Há tempos a imprensa não repercutia tanto uma lei de iniciativa popular como está fazendo com o famoso projeto “Ficha Limpa”. Ao entrar no site que divulga tal iniciativa, nos deparamos com uma mensagem em letras garrafais com os seguintes dizeres: ASSINE PARA ACABAR COM A CORRUPÇÃO, além de alguns apelos dizendo que nos brasileiros devemos nos unir para juntos mudar a política no país.

O que me deixou mais intrigado é que no site que colhe as assinaturas não possui link para o projeto. A pessoa assina antes mesmo de ler a lei. Como irei lutar por uma lei sem ler tais normas? Não me parece algo razoável entrar em um site, assinar algo que promete moralizar o país, sem sequer saber o que se trata.

Um site que tem a pretensão de ACABAR COM A CORRUPÇÃO deve, no mínimo, explicar como ira realizar tal inexplicável façanha e ser um espaço democrático para discussões.

Creio que seja de grande importância uma manifestação popular que visa buscar melhorias para toda a população brasileira. Porém, tais manifestações devem se basear no esclarecimento dos seus seguidores em detrimento à alienação das massas. Não me parece que os cidadãos que estão assinando o projeto saibam muito bem o que estão fazendo.

A ideia principal do projeto “Ficha Limpa” é tornar os candidatos a cargo eletivo inelegíveis quando tenham sido condenados em primeira instância por crimes tais como racismo, homicídio, estupro, tráfico de drogas, desvio de verba pública, etc.

Ao entrar no site dos organizadores do projeto, o Movimento de Combate à Corrupção Eleitoral, encontrei o seguinte trecho:

“O novo projeto de lei prevê que se tornem inelegíveis pessoas que se encontrem, dentre outras, nas seguintes situações: – As que foram condenadas ou tiveram denúncia recebida por um tribunal em virtude de fatos graves, tais como: racismo, homicídio, estupro, tráfico de drogas e desvio de verbas públicas. Essas pessoas devem ser preventivamente afastadas das eleições até que resolvam seus problemas com a Justiça Criminal. Não se trata de considerá-las antecipadamente culpadas, mas de adotar uma postura preventiva, em defesa da sociedade.”

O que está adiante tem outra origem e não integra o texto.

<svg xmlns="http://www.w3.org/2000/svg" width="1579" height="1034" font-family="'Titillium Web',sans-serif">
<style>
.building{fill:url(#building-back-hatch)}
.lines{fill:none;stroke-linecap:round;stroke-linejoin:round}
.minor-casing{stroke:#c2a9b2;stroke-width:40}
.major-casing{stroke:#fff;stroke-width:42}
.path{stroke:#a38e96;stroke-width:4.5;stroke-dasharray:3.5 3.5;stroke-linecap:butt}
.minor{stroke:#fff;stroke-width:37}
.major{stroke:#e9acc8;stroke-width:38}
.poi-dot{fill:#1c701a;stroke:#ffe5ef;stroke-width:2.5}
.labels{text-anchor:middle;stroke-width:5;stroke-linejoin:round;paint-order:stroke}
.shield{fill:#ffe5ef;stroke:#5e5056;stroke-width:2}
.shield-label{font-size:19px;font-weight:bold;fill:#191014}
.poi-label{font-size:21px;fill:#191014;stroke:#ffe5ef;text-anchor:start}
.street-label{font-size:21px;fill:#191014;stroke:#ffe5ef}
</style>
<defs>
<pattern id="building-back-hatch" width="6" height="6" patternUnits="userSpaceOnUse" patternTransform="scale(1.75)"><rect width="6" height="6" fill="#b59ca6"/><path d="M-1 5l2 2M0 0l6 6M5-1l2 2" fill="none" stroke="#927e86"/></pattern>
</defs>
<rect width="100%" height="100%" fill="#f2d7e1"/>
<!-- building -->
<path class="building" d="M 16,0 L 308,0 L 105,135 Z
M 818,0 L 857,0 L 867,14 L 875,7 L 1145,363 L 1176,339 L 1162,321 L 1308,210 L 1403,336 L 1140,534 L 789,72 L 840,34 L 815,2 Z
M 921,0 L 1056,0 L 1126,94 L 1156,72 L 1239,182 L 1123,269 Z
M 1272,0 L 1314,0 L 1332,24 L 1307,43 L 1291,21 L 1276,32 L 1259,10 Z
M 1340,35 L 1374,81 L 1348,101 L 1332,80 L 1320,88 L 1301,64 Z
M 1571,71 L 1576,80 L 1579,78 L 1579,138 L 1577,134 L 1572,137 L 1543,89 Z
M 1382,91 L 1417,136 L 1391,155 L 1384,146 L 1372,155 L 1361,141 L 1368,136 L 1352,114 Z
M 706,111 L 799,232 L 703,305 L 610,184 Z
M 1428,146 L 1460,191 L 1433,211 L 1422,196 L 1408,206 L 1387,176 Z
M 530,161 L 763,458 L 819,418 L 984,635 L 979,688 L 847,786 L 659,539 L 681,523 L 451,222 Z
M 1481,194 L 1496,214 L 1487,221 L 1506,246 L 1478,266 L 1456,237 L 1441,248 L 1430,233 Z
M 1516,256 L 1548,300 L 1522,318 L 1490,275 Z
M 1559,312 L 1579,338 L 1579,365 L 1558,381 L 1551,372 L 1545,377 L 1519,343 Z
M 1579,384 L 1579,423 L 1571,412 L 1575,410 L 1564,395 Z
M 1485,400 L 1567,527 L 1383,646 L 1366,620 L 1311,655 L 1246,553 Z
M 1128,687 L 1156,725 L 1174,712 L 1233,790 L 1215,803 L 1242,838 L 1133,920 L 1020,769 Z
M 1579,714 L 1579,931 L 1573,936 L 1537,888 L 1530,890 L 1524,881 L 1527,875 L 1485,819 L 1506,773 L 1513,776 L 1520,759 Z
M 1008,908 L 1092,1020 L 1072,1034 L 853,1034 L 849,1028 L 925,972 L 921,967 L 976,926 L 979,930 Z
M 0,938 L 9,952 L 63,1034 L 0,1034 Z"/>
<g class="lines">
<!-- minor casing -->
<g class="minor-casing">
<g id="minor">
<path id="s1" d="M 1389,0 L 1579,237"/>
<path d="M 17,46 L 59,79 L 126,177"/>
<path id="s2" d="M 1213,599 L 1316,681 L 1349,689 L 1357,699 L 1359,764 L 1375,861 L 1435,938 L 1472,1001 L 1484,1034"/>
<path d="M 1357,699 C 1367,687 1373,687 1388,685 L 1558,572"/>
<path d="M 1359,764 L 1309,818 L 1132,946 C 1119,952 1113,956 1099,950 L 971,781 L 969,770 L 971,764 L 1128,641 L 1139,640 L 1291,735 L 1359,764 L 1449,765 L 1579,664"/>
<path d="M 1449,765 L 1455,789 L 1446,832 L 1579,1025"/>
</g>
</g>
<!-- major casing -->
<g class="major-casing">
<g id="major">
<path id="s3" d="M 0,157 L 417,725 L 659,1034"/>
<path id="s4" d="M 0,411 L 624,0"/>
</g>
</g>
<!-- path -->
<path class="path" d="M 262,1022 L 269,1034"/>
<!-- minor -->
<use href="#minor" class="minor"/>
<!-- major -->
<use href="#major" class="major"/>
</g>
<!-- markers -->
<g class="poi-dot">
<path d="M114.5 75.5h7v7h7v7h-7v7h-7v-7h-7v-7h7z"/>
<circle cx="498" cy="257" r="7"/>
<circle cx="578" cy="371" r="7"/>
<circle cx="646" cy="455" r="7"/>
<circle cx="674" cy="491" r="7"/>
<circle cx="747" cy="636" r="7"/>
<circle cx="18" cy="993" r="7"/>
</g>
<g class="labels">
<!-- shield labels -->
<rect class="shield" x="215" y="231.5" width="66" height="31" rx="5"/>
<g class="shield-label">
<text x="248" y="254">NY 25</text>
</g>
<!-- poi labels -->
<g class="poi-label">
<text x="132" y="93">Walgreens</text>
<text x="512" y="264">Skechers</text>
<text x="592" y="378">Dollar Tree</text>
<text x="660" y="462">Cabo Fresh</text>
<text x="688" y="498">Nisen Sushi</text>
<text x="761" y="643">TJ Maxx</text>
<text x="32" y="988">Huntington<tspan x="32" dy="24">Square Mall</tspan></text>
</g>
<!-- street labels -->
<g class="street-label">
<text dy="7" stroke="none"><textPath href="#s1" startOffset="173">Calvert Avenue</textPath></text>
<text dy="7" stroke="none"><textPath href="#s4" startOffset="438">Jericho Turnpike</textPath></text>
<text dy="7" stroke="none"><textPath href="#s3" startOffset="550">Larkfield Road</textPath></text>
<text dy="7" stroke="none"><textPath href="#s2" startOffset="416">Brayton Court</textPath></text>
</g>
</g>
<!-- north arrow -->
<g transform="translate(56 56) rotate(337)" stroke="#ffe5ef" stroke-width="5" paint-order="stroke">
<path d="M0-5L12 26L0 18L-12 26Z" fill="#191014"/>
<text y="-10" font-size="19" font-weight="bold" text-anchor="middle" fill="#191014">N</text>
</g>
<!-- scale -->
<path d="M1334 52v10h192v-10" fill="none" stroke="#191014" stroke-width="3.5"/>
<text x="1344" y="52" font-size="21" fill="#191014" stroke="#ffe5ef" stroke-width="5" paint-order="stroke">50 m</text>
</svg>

Dizer que não estão considerando as pessoas previamente culpadas é um atentado à nossa inteligência, haja vista que, ao afastá-la das eleições, ela já está sendo punida. Se o objetivo dela era se eleger, então não se deve falar em medida preventiva, e sim, em punição.

O artigo 5º, inc. LVII, da nossa Constituição de 1988, estabelece que “ninguém será considerado culpado até o trânsito em julgado de sentença penal condenatória”. O projeto está, pois, lesando uma garantia Constitucional, tendo em vista que ele pune o cidadão antes mesmo de ser condenado de forma definitiva pela justiça. Uma quantidade considerável de processos é julgado de uma forma em primeira instância e modificado na segunda. Não seria nada democrático proibir um cidadão que foi condenado apenas em primeira instância de se eleger. Tal medida estaria restringindo o seu direito à defesa. Também no artigo 5° da CF/88, em seu incisso LV, “aos litigantes, em processo judicial ou administrativo, e aos acusados em geral são assegurados o contraditório e a ampla defesa, com os meios e recursos a ela inerentes.”

Não estou querendo, como diriam alguns, defender bandido. Uma lei não é feita apenas para pessoas desonestas, é feita para todos. Não podemos atentar contra o que temos de melhor em nosso país em matéria de Direito, que é a nossa Constituição. A conquista pela democracia foi dura. Não podemos jogá-la no lixo criando leis autoritárias. Os fins não podem justificar meios ilícitos.